Voilà l’exemple qui nous est donné, que nous devons suivre, quand, à l’aide de notre intelligence, nous prétendons créer.

Ce que nous appelons imagination n’est qu’un côté de notre esprit. C’en est la partie, pourrait-on dire, qui vit encore quand le corps sommeille, et qui nous fait assister en rêve à des scènes si bizarres, nous déroulant des faits impossibles et sans liaison entre eux. Cette partie de nous-mêmes ne dort point, à son tour, quand nous sommes éveillés, mais elle est réglée par ce que nous appelons la raison. Nous ne sommes donc pas les maîtres de notre imagination, puisque sans cesse elle nous distrait, nous détourne de l’occupation présente, et puisqu’elle semble s’échapper et vaguer à son aise pendant le sommeil ; mais nous sommes les maîtres de notre raison ; la raison nous appartient, nous la nourrissons, nous l’élevons, et, après un exercice constant, nous parvenons à en faire un chef attentif qui règle la machine et donne à ses produits les conditions de vie et de durée.

Donc, tout en reconnaissant qu’une œuvre d’art peut être à l’état embryonnaire dans l’imagination, elle ne saurait se développer et arriver à l’état viable sans l’intervention de la raison. C’est la raison qui munit cet embryon de ses organes nécessaires, qui établit les rapports entre les parties, qui lui donne ce qu’en architecture on appelle les proportions. Le style est la marque apparente de cet accord, de cette unité entre les parties d’une œuvre ; il dérive donc de l’intervention de la raison.

L’architecture des Égyptiens, celle des Grecs, possèdent le style, parce qu’elles sont déduites avec une inflexible logique du principe de stabilité sur lequel elles se sont établies. On n’en peut dire autant de tous les monuments romains de l’empire. L’architecture du moyen âge, au moment où elle abandonne les traditions abâtardies de l’antiquité, c’est-à-dire du XIIe au XVe siècle, possède le style, parce que, plus qu’une autre peut-être, elle procède avec cet ordre logique que nous entrevoyons dans les œuvres de la nature.
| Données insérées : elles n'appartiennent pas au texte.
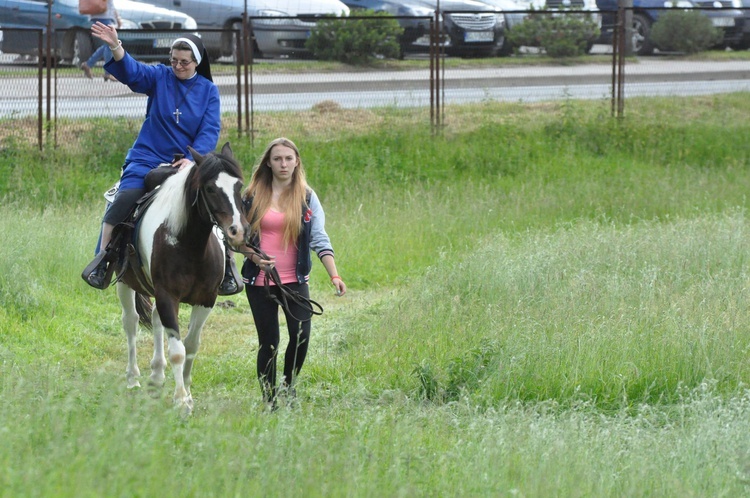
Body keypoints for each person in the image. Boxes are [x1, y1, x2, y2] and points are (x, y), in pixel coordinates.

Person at [82, 22, 241, 295]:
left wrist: (193, 160)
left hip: (186, 162)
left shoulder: (208, 91)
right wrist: (115, 46)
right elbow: (133, 72)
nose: (178, 67)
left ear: (197, 62)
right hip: (146, 157)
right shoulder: (159, 77)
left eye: (185, 62)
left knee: (215, 200)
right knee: (124, 198)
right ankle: (103, 259)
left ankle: (228, 266)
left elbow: (210, 129)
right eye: (174, 61)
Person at [241, 137, 346, 407]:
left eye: (288, 158)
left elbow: (319, 237)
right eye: (277, 158)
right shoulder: (252, 195)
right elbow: (236, 238)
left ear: (297, 161)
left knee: (301, 338)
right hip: (260, 281)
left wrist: (334, 275)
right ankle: (269, 399)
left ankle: (288, 387)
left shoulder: (307, 197)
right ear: (268, 162)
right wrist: (254, 256)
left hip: (295, 281)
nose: (283, 164)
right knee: (270, 342)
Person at [80, 0, 120, 82]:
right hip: (104, 17)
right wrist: (117, 18)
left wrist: (117, 17)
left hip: (100, 16)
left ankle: (88, 64)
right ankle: (108, 73)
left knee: (107, 45)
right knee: (109, 45)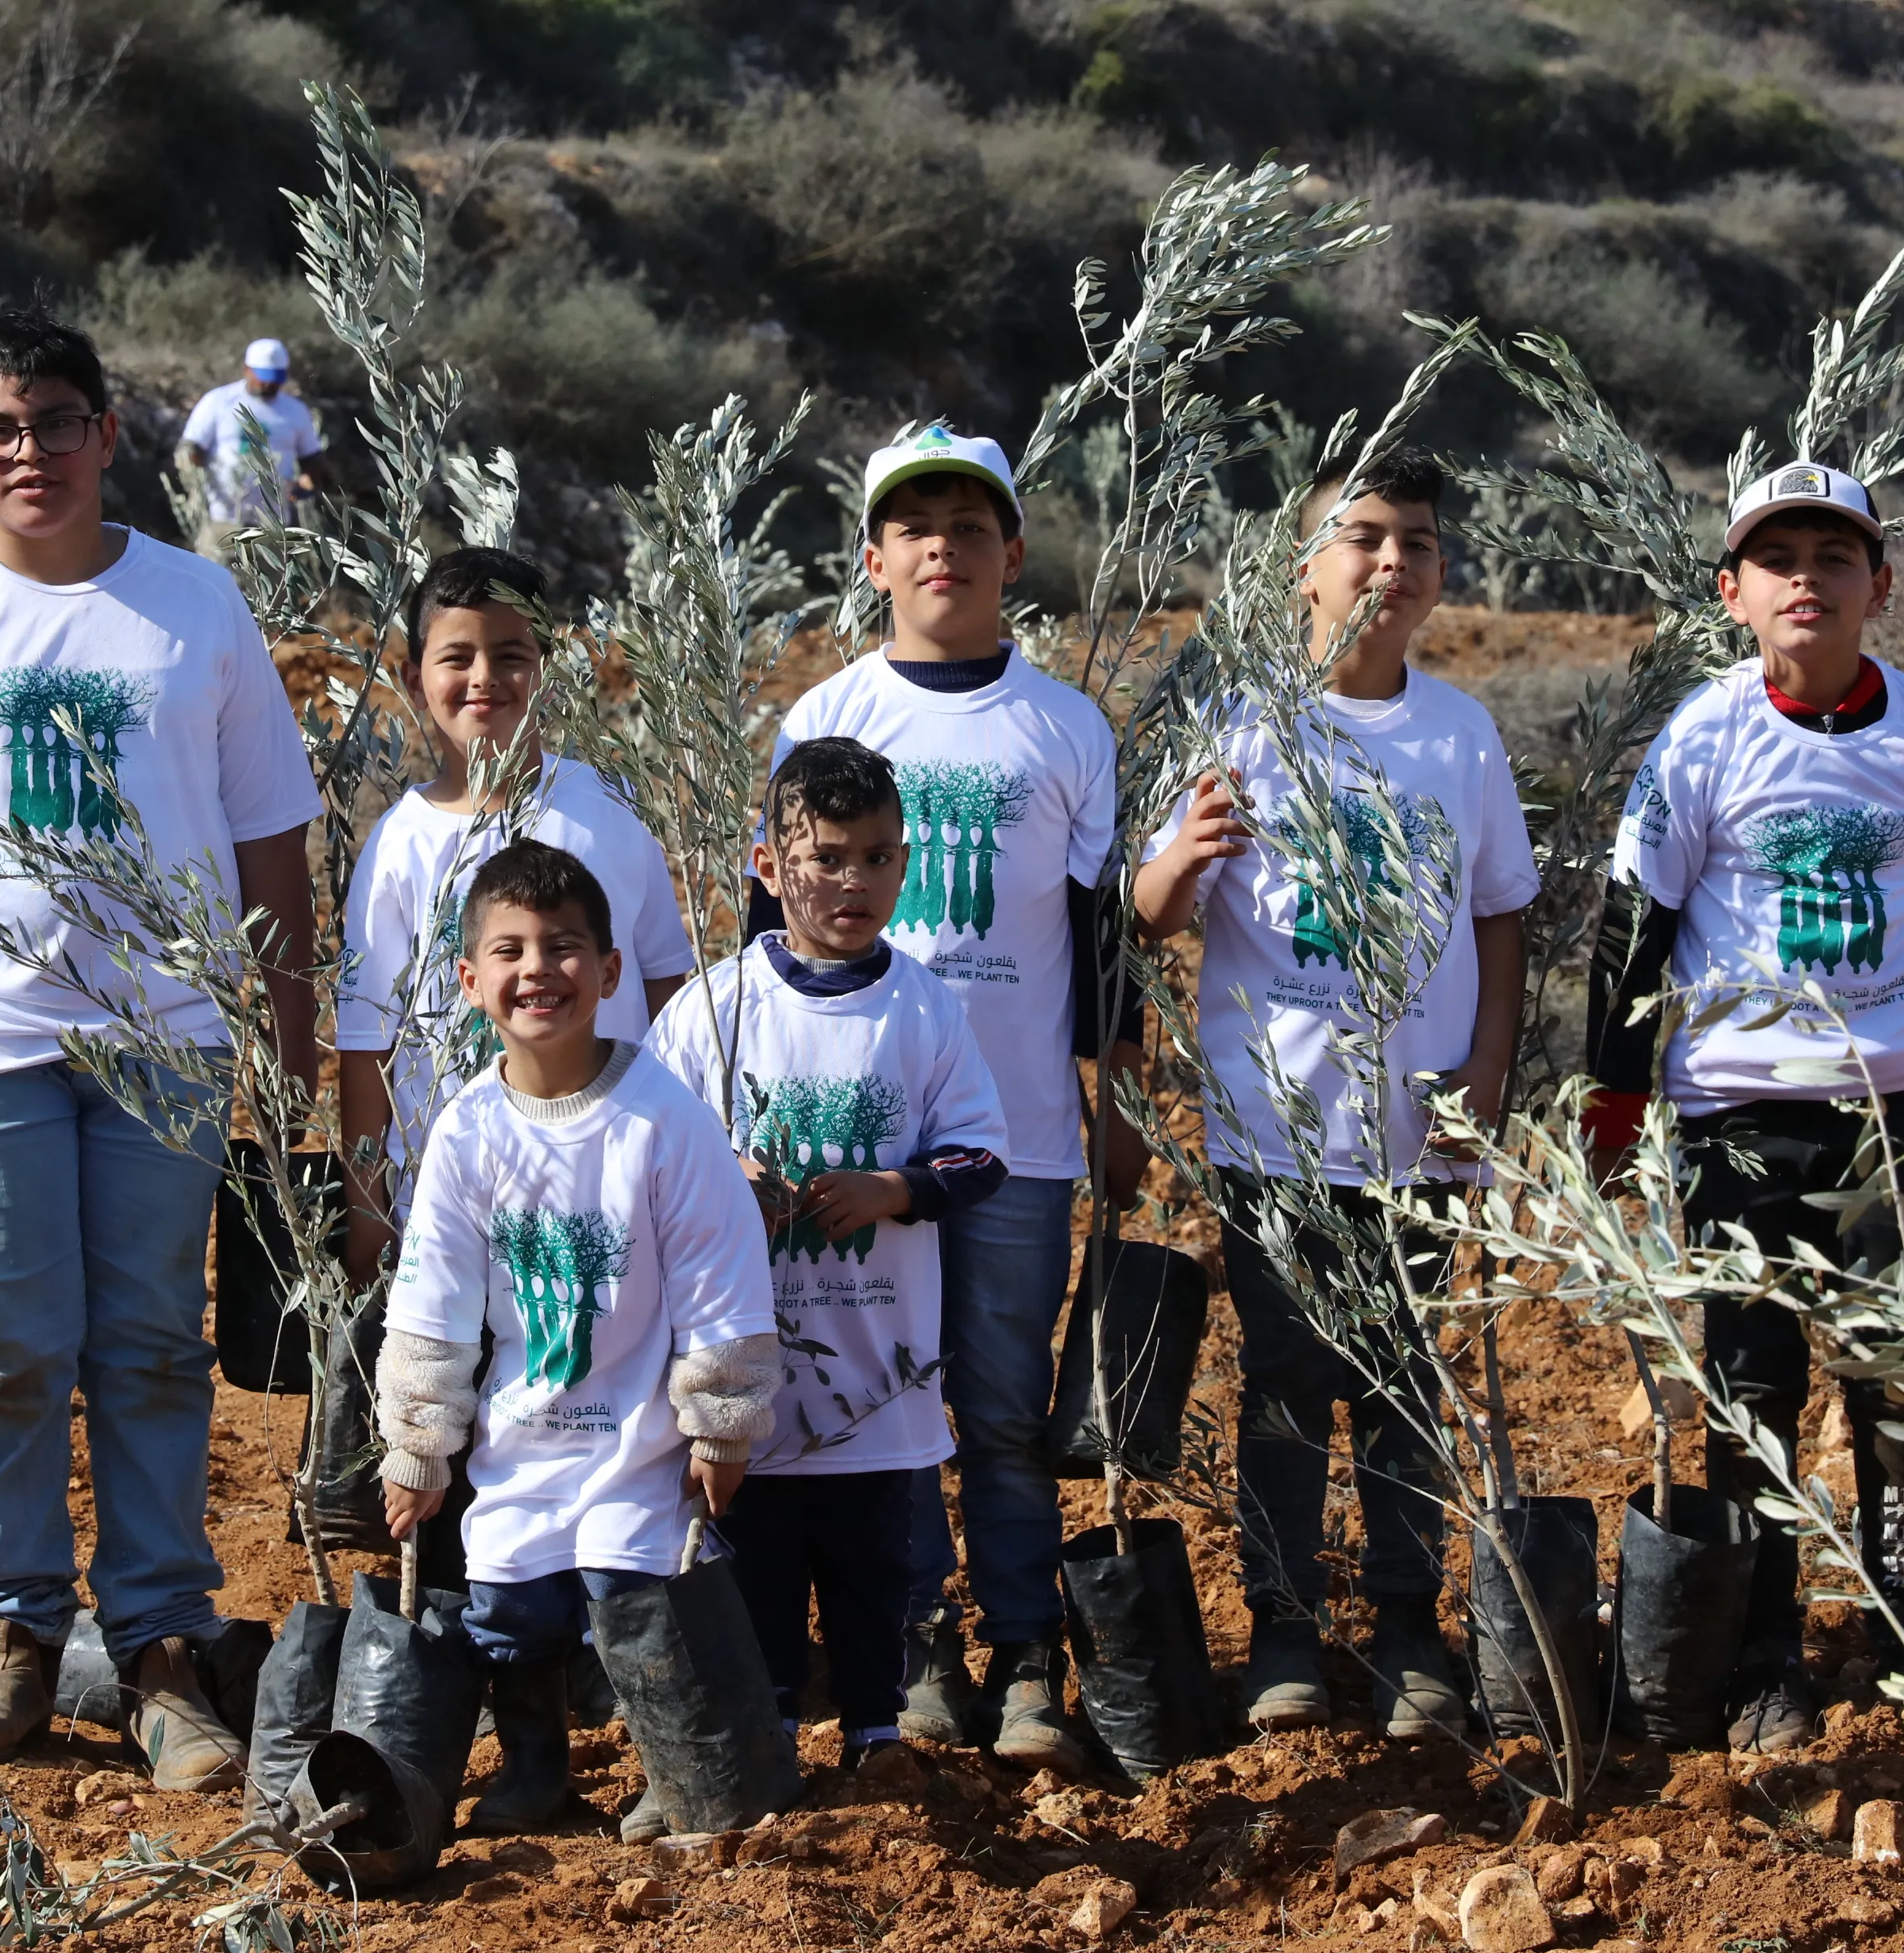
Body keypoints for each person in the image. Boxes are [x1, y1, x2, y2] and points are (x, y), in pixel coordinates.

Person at [0, 311, 321, 1791]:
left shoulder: (193, 610)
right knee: (6, 1343)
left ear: (108, 434)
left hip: (157, 1037)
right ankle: (16, 1638)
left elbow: (271, 844)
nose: (30, 450)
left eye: (57, 420)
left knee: (153, 1344)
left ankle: (162, 1646)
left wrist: (283, 1046)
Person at [1583, 462, 1904, 1754]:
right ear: (1731, 593)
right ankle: (1763, 1652)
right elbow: (1633, 926)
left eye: (1832, 557)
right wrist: (1612, 1108)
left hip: (1894, 1119)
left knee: (1892, 1384)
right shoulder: (1698, 738)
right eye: (1775, 558)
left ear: (1875, 588)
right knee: (1751, 1386)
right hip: (1736, 1122)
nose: (1804, 579)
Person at [1131, 448, 1536, 1744]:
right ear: (1305, 567)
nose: (1388, 561)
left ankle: (1411, 1632)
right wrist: (1183, 857)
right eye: (1359, 536)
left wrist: (1482, 1088)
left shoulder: (1457, 733)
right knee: (1289, 1389)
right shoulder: (1237, 723)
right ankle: (1285, 1635)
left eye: (1414, 540)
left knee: (1408, 1388)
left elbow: (1502, 919)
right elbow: (1144, 918)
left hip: (1419, 1138)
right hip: (1275, 1135)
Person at [767, 424, 1139, 1778]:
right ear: (872, 557)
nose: (941, 546)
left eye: (967, 523)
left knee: (999, 1403)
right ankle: (917, 1643)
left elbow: (1102, 940)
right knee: (885, 1401)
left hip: (1021, 1135)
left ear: (1011, 552)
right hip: (851, 1144)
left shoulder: (1064, 726)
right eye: (912, 524)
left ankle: (1028, 1648)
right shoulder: (822, 719)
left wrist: (1120, 1102)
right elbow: (774, 934)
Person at [372, 839, 782, 1837]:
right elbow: (432, 1302)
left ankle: (673, 1766)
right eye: (508, 951)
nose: (537, 971)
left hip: (639, 1441)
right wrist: (421, 1441)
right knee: (508, 1601)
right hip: (523, 1438)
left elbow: (721, 1281)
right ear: (470, 982)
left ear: (609, 972)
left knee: (633, 1589)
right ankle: (534, 1766)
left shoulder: (661, 1123)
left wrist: (723, 1422)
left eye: (563, 947)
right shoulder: (467, 1131)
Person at [650, 738, 1012, 1777]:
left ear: (905, 865)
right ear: (769, 865)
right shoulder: (714, 1013)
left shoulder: (923, 1007)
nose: (852, 882)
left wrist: (894, 1191)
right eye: (825, 858)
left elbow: (982, 1155)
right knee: (754, 1560)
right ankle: (764, 1742)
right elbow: (647, 1162)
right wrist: (727, 1185)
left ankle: (875, 1734)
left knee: (872, 1568)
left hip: (880, 1376)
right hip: (748, 1382)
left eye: (876, 857)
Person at [337, 548, 699, 1285]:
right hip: (451, 1198)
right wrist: (370, 1217)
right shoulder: (399, 845)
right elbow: (367, 1041)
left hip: (613, 1183)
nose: (484, 679)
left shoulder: (608, 814)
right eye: (456, 657)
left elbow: (671, 992)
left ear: (548, 669)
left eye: (511, 655)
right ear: (413, 678)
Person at [181, 336, 323, 561]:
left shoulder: (295, 411)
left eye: (276, 379)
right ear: (247, 369)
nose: (269, 384)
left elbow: (312, 460)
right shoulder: (219, 402)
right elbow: (190, 448)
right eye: (263, 377)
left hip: (273, 525)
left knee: (272, 592)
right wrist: (194, 478)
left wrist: (306, 485)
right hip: (223, 520)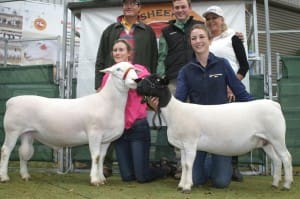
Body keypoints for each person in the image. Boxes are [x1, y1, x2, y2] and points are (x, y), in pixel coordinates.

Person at [175, 24, 253, 188]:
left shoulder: (222, 64)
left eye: (202, 37)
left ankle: (220, 164)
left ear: (209, 40)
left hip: (221, 130)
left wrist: (258, 107)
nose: (198, 41)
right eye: (194, 38)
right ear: (190, 43)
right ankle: (205, 164)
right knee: (196, 180)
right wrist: (161, 105)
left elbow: (240, 91)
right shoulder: (186, 71)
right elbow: (179, 101)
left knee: (221, 182)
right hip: (198, 131)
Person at [94, 0, 158, 177]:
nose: (128, 6)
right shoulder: (110, 30)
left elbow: (153, 59)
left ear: (139, 7)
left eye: (133, 3)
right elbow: (100, 59)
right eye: (125, 3)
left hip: (136, 91)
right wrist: (99, 86)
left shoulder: (148, 32)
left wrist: (147, 89)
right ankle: (105, 164)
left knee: (141, 175)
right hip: (114, 88)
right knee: (109, 125)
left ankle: (158, 169)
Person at [99, 39, 173, 183]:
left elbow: (148, 87)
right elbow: (103, 98)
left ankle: (164, 169)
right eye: (115, 50)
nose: (117, 52)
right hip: (119, 130)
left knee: (142, 177)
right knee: (127, 177)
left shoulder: (140, 70)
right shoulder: (108, 75)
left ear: (129, 54)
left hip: (138, 127)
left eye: (121, 50)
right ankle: (145, 165)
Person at [156, 0, 204, 180]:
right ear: (173, 10)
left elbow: (208, 48)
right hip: (174, 82)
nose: (180, 10)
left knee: (199, 124)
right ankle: (179, 168)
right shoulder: (166, 31)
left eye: (183, 6)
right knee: (177, 126)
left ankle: (197, 167)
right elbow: (161, 57)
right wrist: (161, 81)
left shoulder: (199, 27)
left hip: (197, 79)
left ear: (189, 8)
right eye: (177, 7)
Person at [203, 5, 250, 182]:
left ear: (222, 20)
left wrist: (232, 85)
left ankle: (233, 167)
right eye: (208, 19)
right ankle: (214, 166)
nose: (212, 21)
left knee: (232, 129)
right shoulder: (206, 40)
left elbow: (244, 66)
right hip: (212, 92)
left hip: (232, 92)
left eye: (215, 18)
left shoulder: (233, 38)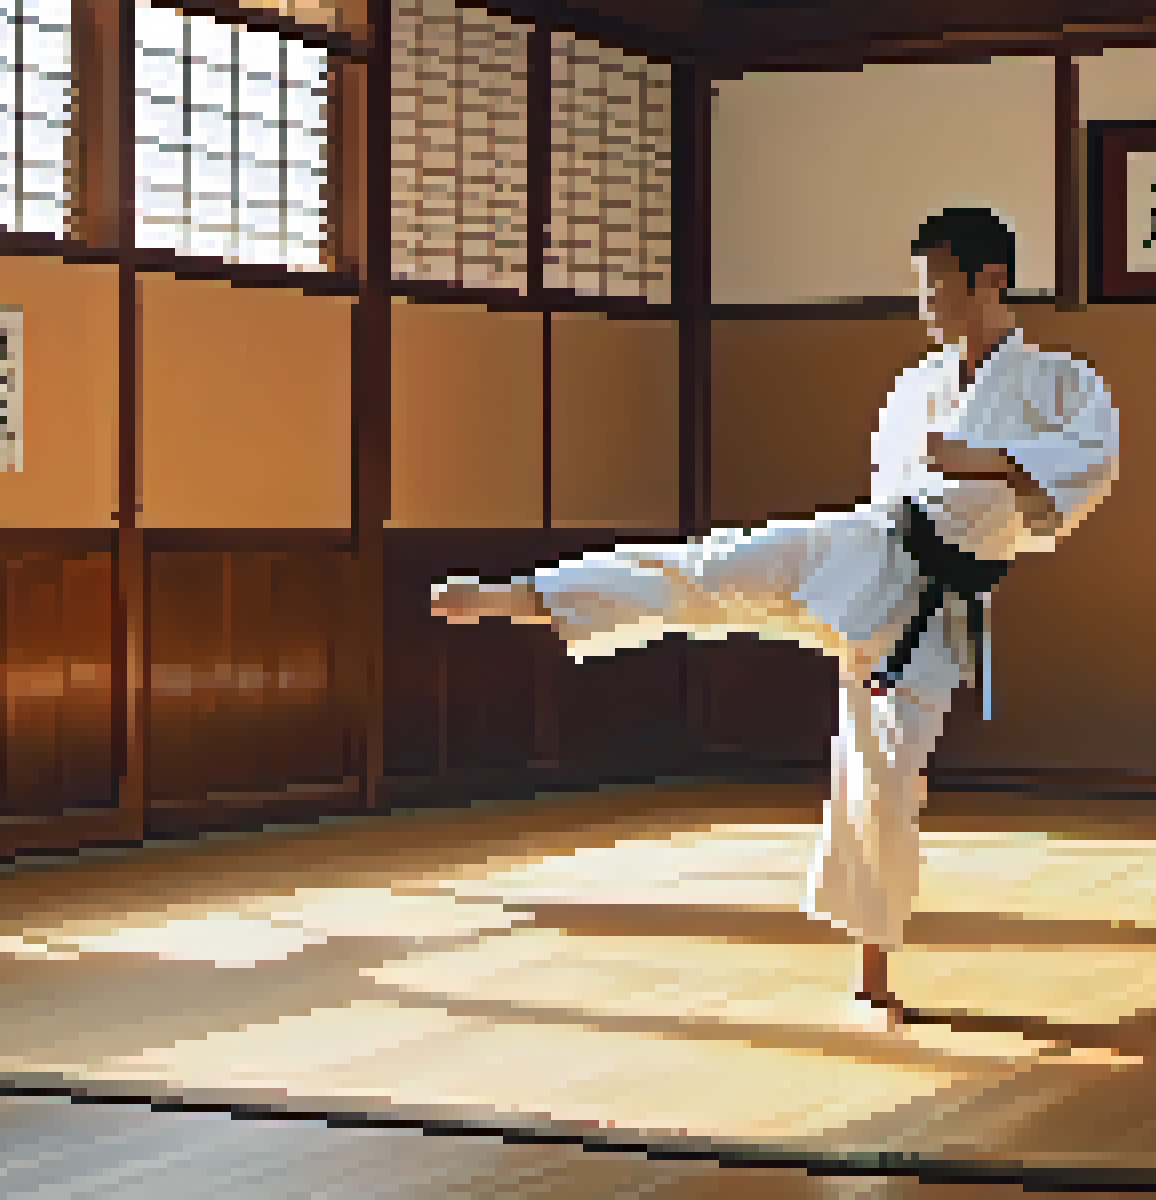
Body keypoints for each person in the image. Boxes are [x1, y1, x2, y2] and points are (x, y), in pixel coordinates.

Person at [429, 207, 1119, 1029]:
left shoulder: (1058, 381)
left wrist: (989, 460)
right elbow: (893, 487)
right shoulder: (919, 381)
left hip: (937, 611)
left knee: (884, 778)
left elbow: (1093, 465)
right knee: (709, 570)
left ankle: (874, 974)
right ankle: (525, 597)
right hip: (866, 553)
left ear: (989, 279)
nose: (927, 299)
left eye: (938, 280)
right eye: (922, 281)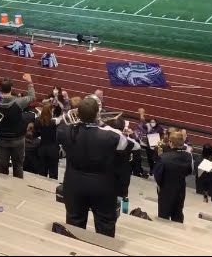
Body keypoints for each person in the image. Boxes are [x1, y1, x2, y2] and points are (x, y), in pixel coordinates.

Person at [58, 97, 139, 238]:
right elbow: (135, 146)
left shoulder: (65, 131)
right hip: (103, 187)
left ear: (78, 113)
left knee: (73, 226)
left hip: (74, 184)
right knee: (105, 228)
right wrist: (105, 126)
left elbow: (59, 123)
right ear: (97, 114)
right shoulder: (112, 135)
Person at [0, 74, 35, 179]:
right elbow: (32, 97)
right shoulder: (19, 102)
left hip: (1, 140)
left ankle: (4, 187)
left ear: (0, 88)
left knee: (2, 168)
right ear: (12, 88)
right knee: (18, 166)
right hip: (18, 140)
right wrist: (30, 83)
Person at [154, 130, 193, 223]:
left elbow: (157, 175)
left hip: (165, 189)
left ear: (171, 143)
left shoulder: (164, 157)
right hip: (180, 189)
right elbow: (189, 171)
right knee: (178, 214)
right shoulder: (188, 156)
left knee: (163, 216)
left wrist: (161, 184)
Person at [36, 102, 60, 179]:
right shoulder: (54, 122)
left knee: (42, 172)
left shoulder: (38, 121)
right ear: (50, 111)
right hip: (53, 149)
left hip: (42, 148)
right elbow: (62, 117)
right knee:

Aussi, de même qu’en voyant la feuille d’une plante, on en déduit la plante entière ; l’os d’un animal, l’animal entier : en voyant un profil, on en déduit les membres d’architecture[1] ; le membre d’architecture, le monument.

Si, à l’œuvre, la force créatrice naturelle n’a pu obtenir des formations d’ensemble qu’à l’aide de parties ; si (sans parler des êtres organisés), pour faire la croûte primitive de notre globe, elle a procédé par juxtaposition de corps cristallisés suivant une forme unique ; et si les masses

  1. On reconnaîtra, en parcourant l’article Trait, que ce que nous disons ici n’est point une exagération.